Background Phenytoin is widely used as a second‐line treatment for status epilepticus. Besides its well‐known cardiac pro‐arrhythmogenicity, side effects on other organ systems have received less attention. Methods This study investigates the effects of phenytoin on gastrointestinal tissue function using an in vitro model of smooth muscle preparations from rats by combining registrations of pharmacological effects on mechanical contractions, electric field potentials, and dynamic intravital fluorescence microscopy. Key Results When added to the bathing solution at a concentration of 30  μ M, phenytoin reduced the frequency of spontaneous activity significantly in antrum and portal vein preparations to 72.2 ± 36.5% ( p  = 0.022) and 80.7 ± 24.4% ( p  = 0.037) of control values, respectively. At a concentration of 100  μ M, the height of spontaneous contractions declined to 9.8 ± 19.6% ( p  = 0.005) (antrum), 15.7 ± 28.2% ( p  = 0.004) (portal vein), and 31.8 ± 31.3% ( p  = 0.005) (colon) in comparison to the control conditions before the application of phenytoin.

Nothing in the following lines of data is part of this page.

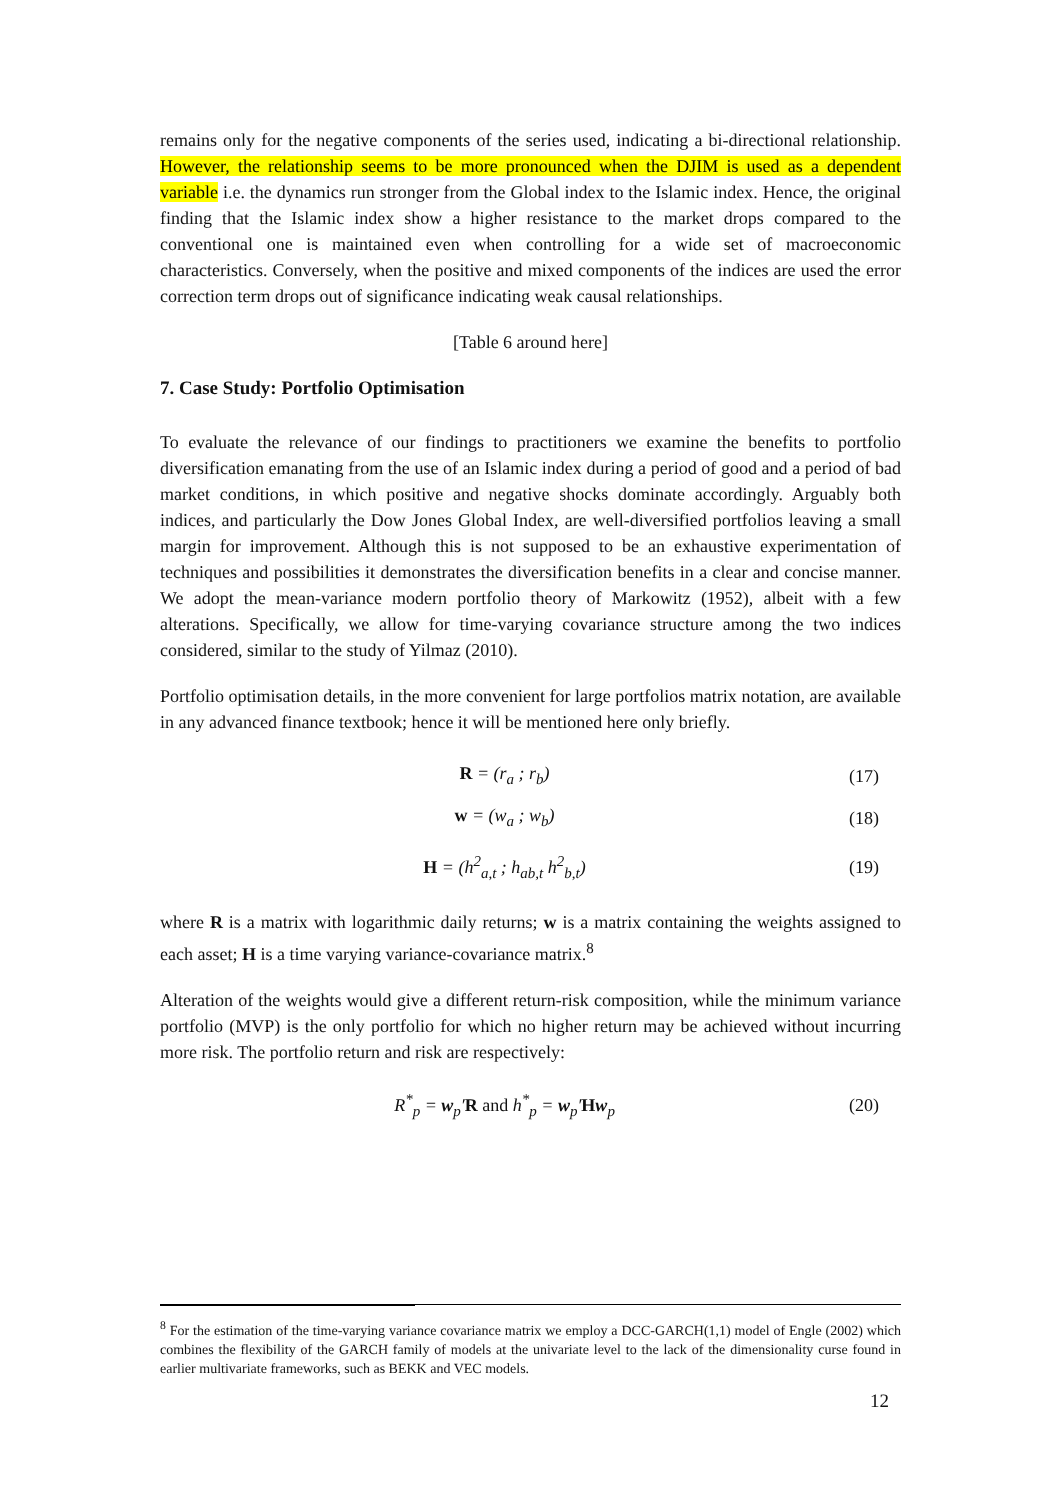remains only for the negative components of the series used, indicating a bi-directional relationship. However, the relationship seems to be more pronounced when the DJIM is used as a dependent variable i.e. the dynamics run stronger from the Global index to the Islamic index. Hence, the original finding that the Islamic index show a higher resistance to the market drops compared to the conventional one is maintained even when controlling for a wide set of macroeconomic characteristics. Conversely, when the positive and mixed components of the indices are used the error correction term drops out of significance indicating weak causal relationships.
[Table 6 around here]
7. Case Study: Portfolio Optimisation
To evaluate the relevance of our findings to practitioners we examine the benefits to portfolio diversification emanating from the use of an Islamic index during a period of good and a period of bad market conditions, in which positive and negative shocks dominate accordingly. Arguably both indices, and particularly the Dow Jones Global Index, are well-diversified portfolios leaving a small margin for improvement. Although this is not supposed to be an exhaustive experimentation of techniques and possibilities it demonstrates the diversification benefits in a clear and concise manner. We adopt the mean-variance modern portfolio theory of Markowitz (1952), albeit with a few alterations. Specifically, we allow for time-varying covariance structure among the two indices considered, similar to the study of Yilmaz (2010).
Portfolio optimisation details, in the more convenient for large portfolios matrix notation, are available in any advanced finance textbook; hence it will be mentioned here only briefly.
R = (r<sub>a</sub> ; r<sub>b</sub>) (17)
w = (w<sub>a</sub> ; w<sub>b</sub>) (18)
H = (h<sup>2</sup><sub>a,t</sub> ; h<sub>ab,t</sub> h<sup>2</sup><sub>b,t</sub>) (19)
where R is a matrix with logarithmic daily returns; w is a matrix containing the weights assigned to each asset; H is a time varying variance-covariance matrix.<sup>8</sup>
Alteration of the weights would give a different return-risk composition, while the minimum variance portfolio (MVP) is the only portfolio for which no higher return may be achieved without incurring more risk. The portfolio return and risk are respectively:
R<sup>*</sup><sub>p</sub> = w<sub>p</sub>′R and h<sup>*</sup><sub>p</sub> = w<sub>p</sub>′Hw<sub>p</sub> (20)
<sup>8</sup> For the estimation of the time-varying variance covariance matrix we employ a DCC-GARCH(1,1) model of Engle (2002) which combines the flexibility of the GARCH family of models at the univariate level to the lack of the dimensionality curse found in earlier multivariate frameworks, such as BEKK and VEC models.
12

Depolarization triggered increases in calcium dependent fluorescence signals were reduced by 52.8 ± 39.1% ( p  = 0.012) The inhibition of spontaneous activity caused by phenytoin was reduced in the presence of the L‐type calcium channel agonist BAY K8644(‐). Conclusions & Inferences Phenytoin exerts strong inhibitory effects on the spontaneous and stimulated contractile activity of smooth muscles from both the upper and lower gastrointestinal tract. The mechanism underlying this effect is not related to the sodium channel blocking activity of phenytoin, but is rather caused by an inhibition of calcium entry through voltage dependent L‐type calcium channels. The results of this study should raise vigilance to gastrointestinal complications in patients treated with phenytoin.